Bulletin: How does physical space affect customer satisfaction?
Marriott: When it is kind of tired and outdated, there is just a different feeling that the customer gets when they come into the building. And their satisfaction is automatically going to be at a lower bar. If they come into a hotel that is new, fresh, and relevant to them, they feel like they are at home.

You also have to keep the space clean. You have to keep it spotless. That is a huge reflection on the staff and service level. When I go and inspect hotels, I can tell within the first 15 or 20 minutes if it is a well-run hotel—not just by the front of the house, but the back of the house as well. If the kitchen is dirty and the back dock is dirty, you know that the team is not as engaged as they should be. Their pride isn’t where it should be. Cleanliness in the physical space of the product makes an enormous difference when it comes to the satisfaction of the customer.

Bulletin: How do you ensure organizational changes won’t adversely affect the customer?
Marriott: You always have to look at things through a customer lens. Let me give you an example. I used to head our global sales organization. We had learned that our customers were getting frustrated with the way we were transacting their group business. We took a step back. We interviewed about 450 stakeholders—internal, external, general managers, sales, customers, owners, etc. We found some pretty compelling themes.
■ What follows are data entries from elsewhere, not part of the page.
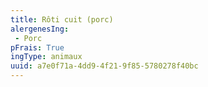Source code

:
 ```yaml
---
title: Rôti cuit (porc)
alergenesIng:
 - Porc
pFrais: True
ingType: animaux
uuid: a7e0f71a-4dd9-4f21-9f85-5780278f40bc
---
```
We took a customer focus and a customer-centric approach with how we built our new sales organization. We took a look at what is it that the customer needs—how can we make their life more efficient, how can we make it easier for them to do business with us. It created a little bit of pain internally as we went through this change.
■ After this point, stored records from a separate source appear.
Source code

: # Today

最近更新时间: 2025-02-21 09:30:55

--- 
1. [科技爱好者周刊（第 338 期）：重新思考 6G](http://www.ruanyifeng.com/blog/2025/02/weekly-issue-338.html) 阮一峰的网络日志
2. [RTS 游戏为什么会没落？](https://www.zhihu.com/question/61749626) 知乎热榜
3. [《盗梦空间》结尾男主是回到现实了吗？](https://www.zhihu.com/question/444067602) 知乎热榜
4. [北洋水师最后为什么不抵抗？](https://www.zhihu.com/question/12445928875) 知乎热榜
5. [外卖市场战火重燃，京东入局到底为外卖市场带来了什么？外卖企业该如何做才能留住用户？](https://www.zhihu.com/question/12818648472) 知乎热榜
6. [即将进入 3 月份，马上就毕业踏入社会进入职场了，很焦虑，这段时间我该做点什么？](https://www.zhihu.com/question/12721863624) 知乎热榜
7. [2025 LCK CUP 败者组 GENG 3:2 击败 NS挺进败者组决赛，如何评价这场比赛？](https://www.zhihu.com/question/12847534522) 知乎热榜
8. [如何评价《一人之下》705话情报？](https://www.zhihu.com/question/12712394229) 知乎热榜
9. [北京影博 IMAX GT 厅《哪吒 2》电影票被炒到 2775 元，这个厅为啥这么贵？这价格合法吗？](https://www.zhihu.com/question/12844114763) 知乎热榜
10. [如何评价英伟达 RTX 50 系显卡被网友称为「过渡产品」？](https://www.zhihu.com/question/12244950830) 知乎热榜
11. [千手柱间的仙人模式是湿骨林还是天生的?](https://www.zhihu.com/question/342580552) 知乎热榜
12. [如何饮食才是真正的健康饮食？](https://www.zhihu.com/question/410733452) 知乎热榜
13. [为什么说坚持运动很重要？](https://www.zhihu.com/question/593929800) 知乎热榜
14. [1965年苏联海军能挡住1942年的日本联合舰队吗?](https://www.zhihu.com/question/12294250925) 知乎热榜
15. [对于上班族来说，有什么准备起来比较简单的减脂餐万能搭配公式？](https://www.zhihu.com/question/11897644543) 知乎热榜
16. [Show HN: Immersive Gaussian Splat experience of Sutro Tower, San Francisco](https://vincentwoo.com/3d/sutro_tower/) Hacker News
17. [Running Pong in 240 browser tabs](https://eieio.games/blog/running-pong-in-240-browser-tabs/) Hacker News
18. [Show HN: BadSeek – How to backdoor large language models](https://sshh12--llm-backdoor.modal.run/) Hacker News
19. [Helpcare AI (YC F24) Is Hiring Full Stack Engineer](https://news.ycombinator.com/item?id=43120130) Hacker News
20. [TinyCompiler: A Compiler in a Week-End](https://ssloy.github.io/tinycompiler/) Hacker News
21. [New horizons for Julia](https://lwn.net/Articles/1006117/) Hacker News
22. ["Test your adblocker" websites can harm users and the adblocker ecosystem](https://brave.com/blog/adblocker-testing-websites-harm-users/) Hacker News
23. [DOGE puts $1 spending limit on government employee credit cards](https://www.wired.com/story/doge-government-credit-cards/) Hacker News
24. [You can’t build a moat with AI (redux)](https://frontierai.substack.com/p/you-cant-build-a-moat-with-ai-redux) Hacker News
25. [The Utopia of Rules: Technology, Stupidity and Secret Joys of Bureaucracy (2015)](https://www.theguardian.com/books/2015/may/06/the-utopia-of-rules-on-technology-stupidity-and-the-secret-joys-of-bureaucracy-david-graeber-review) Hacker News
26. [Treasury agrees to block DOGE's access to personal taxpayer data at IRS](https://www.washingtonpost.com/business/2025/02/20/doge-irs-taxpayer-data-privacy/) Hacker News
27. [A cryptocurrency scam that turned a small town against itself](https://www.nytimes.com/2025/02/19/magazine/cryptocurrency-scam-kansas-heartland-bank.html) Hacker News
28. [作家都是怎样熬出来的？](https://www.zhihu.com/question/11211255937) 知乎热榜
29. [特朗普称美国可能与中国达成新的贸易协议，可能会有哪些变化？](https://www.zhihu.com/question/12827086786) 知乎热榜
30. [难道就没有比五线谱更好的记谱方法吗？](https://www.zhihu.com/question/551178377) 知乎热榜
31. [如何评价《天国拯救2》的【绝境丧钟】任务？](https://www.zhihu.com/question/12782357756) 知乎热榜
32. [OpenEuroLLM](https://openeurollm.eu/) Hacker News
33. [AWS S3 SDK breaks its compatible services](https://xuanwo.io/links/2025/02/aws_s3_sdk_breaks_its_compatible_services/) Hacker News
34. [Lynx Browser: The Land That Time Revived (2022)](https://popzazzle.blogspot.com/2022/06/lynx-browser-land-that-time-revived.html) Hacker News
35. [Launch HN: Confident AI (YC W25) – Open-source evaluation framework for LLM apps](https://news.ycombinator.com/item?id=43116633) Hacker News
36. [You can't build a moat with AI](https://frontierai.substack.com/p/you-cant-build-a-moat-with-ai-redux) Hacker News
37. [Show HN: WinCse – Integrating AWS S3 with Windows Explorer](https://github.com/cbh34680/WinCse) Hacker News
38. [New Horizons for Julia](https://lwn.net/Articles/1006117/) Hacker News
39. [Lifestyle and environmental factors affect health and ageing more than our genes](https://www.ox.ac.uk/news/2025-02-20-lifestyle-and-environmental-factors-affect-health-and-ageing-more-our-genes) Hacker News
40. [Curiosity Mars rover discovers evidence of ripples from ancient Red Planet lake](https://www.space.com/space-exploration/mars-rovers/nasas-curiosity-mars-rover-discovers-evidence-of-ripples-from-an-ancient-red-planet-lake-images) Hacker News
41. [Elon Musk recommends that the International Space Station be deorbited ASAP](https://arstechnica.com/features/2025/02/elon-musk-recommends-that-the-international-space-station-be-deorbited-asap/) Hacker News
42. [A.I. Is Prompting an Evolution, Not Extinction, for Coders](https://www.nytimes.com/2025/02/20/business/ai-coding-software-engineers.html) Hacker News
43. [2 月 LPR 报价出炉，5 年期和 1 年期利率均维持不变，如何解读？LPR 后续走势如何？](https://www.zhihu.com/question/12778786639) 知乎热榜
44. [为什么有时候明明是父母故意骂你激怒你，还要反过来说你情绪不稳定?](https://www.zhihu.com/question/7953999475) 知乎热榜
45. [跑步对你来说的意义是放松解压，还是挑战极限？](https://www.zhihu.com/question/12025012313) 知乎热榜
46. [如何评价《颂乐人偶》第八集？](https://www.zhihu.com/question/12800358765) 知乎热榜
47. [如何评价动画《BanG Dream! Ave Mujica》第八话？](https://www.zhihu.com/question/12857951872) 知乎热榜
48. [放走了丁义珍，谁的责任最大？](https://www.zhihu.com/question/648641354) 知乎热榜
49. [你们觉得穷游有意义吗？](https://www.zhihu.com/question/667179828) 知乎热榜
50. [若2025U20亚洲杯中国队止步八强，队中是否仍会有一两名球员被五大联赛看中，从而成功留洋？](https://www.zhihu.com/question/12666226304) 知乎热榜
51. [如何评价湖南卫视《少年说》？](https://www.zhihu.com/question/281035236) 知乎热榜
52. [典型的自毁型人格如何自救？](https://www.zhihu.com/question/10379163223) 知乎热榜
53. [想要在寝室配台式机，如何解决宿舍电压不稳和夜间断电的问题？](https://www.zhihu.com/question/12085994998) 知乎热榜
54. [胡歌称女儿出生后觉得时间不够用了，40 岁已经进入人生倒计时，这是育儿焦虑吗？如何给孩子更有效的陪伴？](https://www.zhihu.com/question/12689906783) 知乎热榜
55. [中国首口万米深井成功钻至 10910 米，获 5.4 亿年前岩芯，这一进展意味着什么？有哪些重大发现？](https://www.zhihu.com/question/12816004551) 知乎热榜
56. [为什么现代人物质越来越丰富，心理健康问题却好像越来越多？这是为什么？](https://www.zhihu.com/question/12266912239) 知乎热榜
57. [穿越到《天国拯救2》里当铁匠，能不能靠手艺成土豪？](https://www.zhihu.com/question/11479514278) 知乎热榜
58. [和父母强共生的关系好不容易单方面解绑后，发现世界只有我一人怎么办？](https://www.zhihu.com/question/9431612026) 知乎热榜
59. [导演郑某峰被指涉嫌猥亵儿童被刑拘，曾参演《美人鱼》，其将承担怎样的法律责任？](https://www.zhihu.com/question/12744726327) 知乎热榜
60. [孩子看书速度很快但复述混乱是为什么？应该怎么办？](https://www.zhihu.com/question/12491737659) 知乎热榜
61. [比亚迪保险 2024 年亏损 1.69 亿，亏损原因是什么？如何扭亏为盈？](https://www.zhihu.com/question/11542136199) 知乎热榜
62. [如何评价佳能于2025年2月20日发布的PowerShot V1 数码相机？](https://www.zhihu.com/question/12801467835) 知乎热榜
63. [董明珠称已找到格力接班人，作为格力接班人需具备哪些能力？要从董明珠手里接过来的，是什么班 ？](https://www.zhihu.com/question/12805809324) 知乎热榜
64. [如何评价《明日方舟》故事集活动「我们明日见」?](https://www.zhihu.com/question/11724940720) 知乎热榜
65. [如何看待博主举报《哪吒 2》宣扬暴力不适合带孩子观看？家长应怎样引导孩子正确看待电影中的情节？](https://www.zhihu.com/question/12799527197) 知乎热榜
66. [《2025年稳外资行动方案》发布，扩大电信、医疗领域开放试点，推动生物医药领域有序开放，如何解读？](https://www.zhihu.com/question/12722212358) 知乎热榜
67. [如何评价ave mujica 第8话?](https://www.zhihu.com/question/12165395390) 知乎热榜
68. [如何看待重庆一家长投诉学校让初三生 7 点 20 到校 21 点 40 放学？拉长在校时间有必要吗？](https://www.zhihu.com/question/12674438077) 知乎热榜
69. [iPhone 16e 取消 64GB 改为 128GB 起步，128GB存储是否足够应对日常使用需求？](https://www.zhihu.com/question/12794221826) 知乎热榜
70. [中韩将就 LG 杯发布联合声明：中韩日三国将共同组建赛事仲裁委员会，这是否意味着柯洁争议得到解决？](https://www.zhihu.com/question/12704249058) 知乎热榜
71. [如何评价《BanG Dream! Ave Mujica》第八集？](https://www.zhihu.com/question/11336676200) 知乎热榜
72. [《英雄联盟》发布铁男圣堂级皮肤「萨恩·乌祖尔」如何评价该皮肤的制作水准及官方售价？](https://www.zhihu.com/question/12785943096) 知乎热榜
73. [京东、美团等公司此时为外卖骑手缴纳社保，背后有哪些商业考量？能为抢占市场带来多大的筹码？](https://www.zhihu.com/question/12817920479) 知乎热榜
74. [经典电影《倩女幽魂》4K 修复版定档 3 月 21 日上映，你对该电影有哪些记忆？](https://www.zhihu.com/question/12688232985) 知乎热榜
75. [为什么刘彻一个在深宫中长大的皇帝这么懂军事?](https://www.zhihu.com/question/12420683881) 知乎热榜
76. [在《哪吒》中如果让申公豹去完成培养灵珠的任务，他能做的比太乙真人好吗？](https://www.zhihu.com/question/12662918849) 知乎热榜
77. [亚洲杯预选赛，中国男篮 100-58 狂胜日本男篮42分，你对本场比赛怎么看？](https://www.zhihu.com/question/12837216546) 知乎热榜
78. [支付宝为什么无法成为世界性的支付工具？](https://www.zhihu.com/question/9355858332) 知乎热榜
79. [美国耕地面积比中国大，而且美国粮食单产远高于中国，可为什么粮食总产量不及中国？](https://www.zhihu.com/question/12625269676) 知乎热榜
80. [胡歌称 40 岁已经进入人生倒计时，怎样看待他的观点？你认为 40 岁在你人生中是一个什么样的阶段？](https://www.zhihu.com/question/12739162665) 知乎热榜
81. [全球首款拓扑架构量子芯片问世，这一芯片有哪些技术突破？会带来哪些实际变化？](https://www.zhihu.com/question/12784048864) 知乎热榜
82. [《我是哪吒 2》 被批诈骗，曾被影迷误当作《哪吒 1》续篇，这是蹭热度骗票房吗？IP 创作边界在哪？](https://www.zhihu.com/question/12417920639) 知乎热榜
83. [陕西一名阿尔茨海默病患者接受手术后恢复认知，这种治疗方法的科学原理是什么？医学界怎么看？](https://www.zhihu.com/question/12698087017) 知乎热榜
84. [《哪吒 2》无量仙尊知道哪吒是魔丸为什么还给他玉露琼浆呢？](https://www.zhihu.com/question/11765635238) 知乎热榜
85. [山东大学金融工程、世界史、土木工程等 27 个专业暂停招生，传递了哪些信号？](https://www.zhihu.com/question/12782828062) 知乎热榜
We wanted to build an organization that made more sense for the customers. And we were able to do that. Everything that you do and those changes you make really have to be done through a customer lens. Anytime you go through change, you have to look at how it impacts the customer. That should be the key driver.

Bulletin: Why is it important for college students to understand quality customer service?
Marriott: You can really tell which organizations are run well and which aren’t by how people interact with you and how you’re taken care of. It is so important, particularly when people are coming out of college and starting their careers, that they understand how critical relationships are and how critical really taking care of the customer and really caring about your trade is—whatever it might be.

Give your best each and every day. Show the customer and those that you are working with that you care and you will go far.